A MAJORITY of EU governments oppose a plan to impose hefty duties on solar panel imports from China, a survey of member states showed yesterday, undermining efforts by Brussels to pressure Beijing over its trade practices.
The European Commission, the EU's executive, accuses Chinese firms of selling solar panels at below cost in Europe - a practice known as "dumping" - and plans to impose duties, making it far harder for China to gain market share.
The duties, averaging 47 percent, will come into force from June 6 for a trial period and could be withdrawn if both sides can reach a negotiated settlement.

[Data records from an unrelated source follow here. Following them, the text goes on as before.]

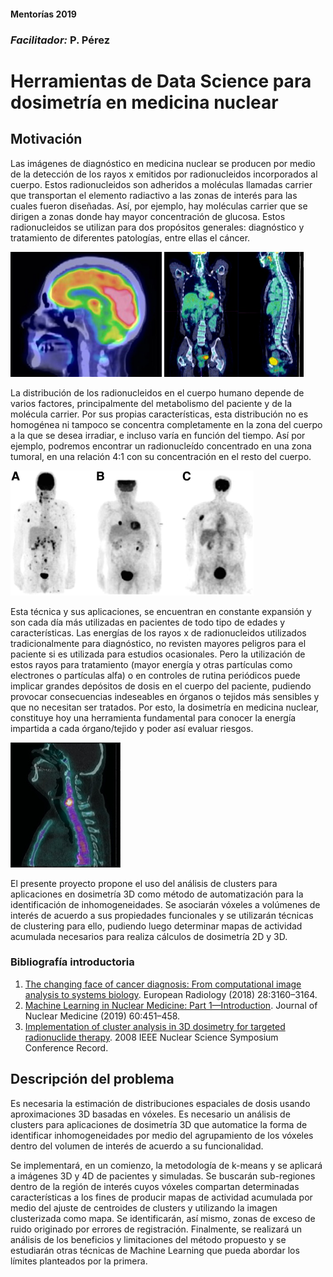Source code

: #### Mentorías 2019
### *Facilitador:* P. Pérez

# Herramientas de Data Science para dosimetría en medicina nuclear

## Motivación

Las imágenes de diagnóstico en medicina nuclear se producen por medio de la detección de los rayos x emitidos por radionucleidos incorporados al cuerpo. Estos radionucleidos son adheridos a moléculas llamadas carrier que transportan el elemento radiactivo a las zonas de interés para las cuales fueron diseñadas. Así, por ejemplo, hay moléculas carrier que se dirigen a zonas donde hay mayor concentración de glucosa. Estos radionucleidos se utilizan para dos propósitos generales: diagnóstico y tratamiento de diferentes patologías, entre ellas el cáncer.

<img src="pics/readme-im1.jpg" alt="im1" height="200"/>
<img src="pics/readme-im2.jpg" alt="im2" height="200"/>


La distribución de los radionucleidos en el cuerpo humano depende de varios factores, principalmente del metabolismo del paciente y de la molécula carrier. Por sus propias características, esta distribución no es homogénea ni tampoco se concentra completamente en la zona del cuerpo a la que se desea irradiar, e incluso varía en función del tiempo. Así por ejemplo, podremos encontrar un radionucleído concentrado en una zona tumoral, en una relación 4:1 con su concentración en el resto del cuerpo.

<img src="pics/readme-im3.jpg" alt="im3" height="200"/>

Esta técnica y sus aplicaciones, se encuentran en constante expansión y son cada día más utilizadas en pacientes de todo tipo de edades y características. Las energías de los rayos x de radionucleidos utilizados tradicionalmente para diagnóstico, no revisten mayores peligros para el paciente si es utilizada para estudios ocasionales. Pero la utilización de estos rayos para tratamiento (mayor energía y otras partículas como electrones o partículas alfa) o en controles de rutina periódicos puede implicar grandes depósitos de dosis en el cuerpo del paciente, pudiendo provocar consecuencias indeseables en órganos o tejidos más sensibles y que no necesitan ser tratados. Por esto, la dosimetría en medicina nuclear, constituye hoy una herramienta fundamental para conocer la energía impartida a cada órgano/tejido y poder así evaluar riesgos.

<img src="pics/readme-im4.jpg" alt="im4" height="200"/>

El presente proyecto propone el uso del análisis de clusters para aplicaciones en dosimetría 3D como método de automatización para la identificación de inhomogeneidades. Se asociarán vóxeles a volúmenes de interés de acuerdo a sus propiedades funcionales y se utilizarán técnicas de clustering para ello, pudiendo luego determinar mapas de actividad acumulada necesarios para realiza cálculos de dosimetría 2D y 3D.

### Bibliografía introductoria

1. [The changing face of cancer diagnosis: From computational image analysis to systems biology](https://link.springer.com/content/pdf/10.1007%2Fs00330-018-5347-9.pdf). European Radiology (2018) 28:3160–3164.
2. [Machine Learning in Nuclear Medicine: Part 1—Introduction](http://jnm.snmjournals.org/content/60/4/451.full.pdf+html). Journal of Nuclear Medicine (2019) 60:451–458.
3. [Implementation of cluster analysis in 3D dosimetry for targeted radionuclide therapy](https://www.researchgate.net/profile/Manuel_Bardies/publication/241157459_Implementation_of_cluster_analysis_in_3D_dosimetry_for_targeted_radionuclide_therapy/links/5bf67e72a6fdcc3a8de8f64d/Implementation-of-cluster-analysis-in-3D-dosimetry-for-targeted-radionuclide-therapy.pdf). 2008 IEEE Nuclear Science Symposium Conference Record.

## Descripción del problema

Es necesaria la estimación de distribuciones espaciales de dosis usando aproximaciones 3D basadas en vóxeles. Es necesario un análisis de clusters para aplicaciones de dosimetría 3D que automatice la forma de identificar inhomogeneidades por medio del agrupamiento de los vóxeles dentro del volumen de interés de acuerdo a su funcionalidad.

Se implementará, en un comienzo, la metodología de k-means y se aplicará a imágenes 3D y 4D de pacientes y simuladas. Se buscarán sub-regiones dentro de la región de interés cuyos vóxeles compartan determinadas características a los fines de producir mapas de actividad acumulada por medio del ajuste de centroides de clusters y utilizando la imagen clusterizada como mapa. Se identificarán, así mismo, zonas de exceso de ruido originado por errores de registración. Finalmente, se realizará un análisis de los beneficios y limitaciones del método propuesto y se estudiarán otras técnicas de Machine Learning que pueda abordar los límites planteados por la primera.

Chinese officials were holding talks with EU officials in Brussels yesterday.
The case is the largest trade case the commission has undertaken, with around 21 billion euros (US$27 billion) of Chinese-made solar panels sold in the EU. The duties are being proposed by the EU's trade commissioner Belgian lawyer Karel De Gucht.
But fearful of losing business in China, Germany, Britain and the Netherlands are among at least 15 member states who oppose the sanctions.
The EU's 27 countries had until Friday to submit a formal, written response to De Gucht's plans. While the trade commissioner would still have the right to impose the duties, doing so in the face of member states' opposition would be hard.
Provisional duties will more than likely still go ahead on June 6, once they are published in the European Union's official journal, officials say, but the pressure to roll them back before they become permanent in December will be intense.
The split underlines the depth of division in the EU over how to deal with China, a critical market for many EU exporters and the region's second biggest trading partner over all.
Reuters spoke to 21 of the EU's 27 countries and confirmed that 15 opposed the duties while six supported them. The other six either declined to say or were unreachable.
France and Italy are leading a group of countries who say De Gucht is right to go ahead with sanctions, arguing that China's rapid rise in solar panel output to more than the world's entire demand could not have happened without "illegal state support."
Chinese companies have captured more than 80 percent of the European market from almost zero a few years ago.
De Gucht met China's deputy commerce minister for informal talks in Brussels yesterday, a day after Chinese Premier Li Keqiang and German Chancellor Angela Merkel, meeting in Berlin, called for an end to the dispute, as well as another conflict over Chinese telecoms companies accused of dumping in Europe.
Germany initially supported De Gucht's plans for duties, and it was a German company, Solar World, which first raised the complaint against Chinese dumping. But rather than punitive measures, Merkel now appears to favor a negotiated solution, wary of the potential impact on German exporters if China were to take retaliatory steps.
"There is no need for more sanction measures," German Economy Minister Philipp Roesler told a news conference yesterday after talks with Li.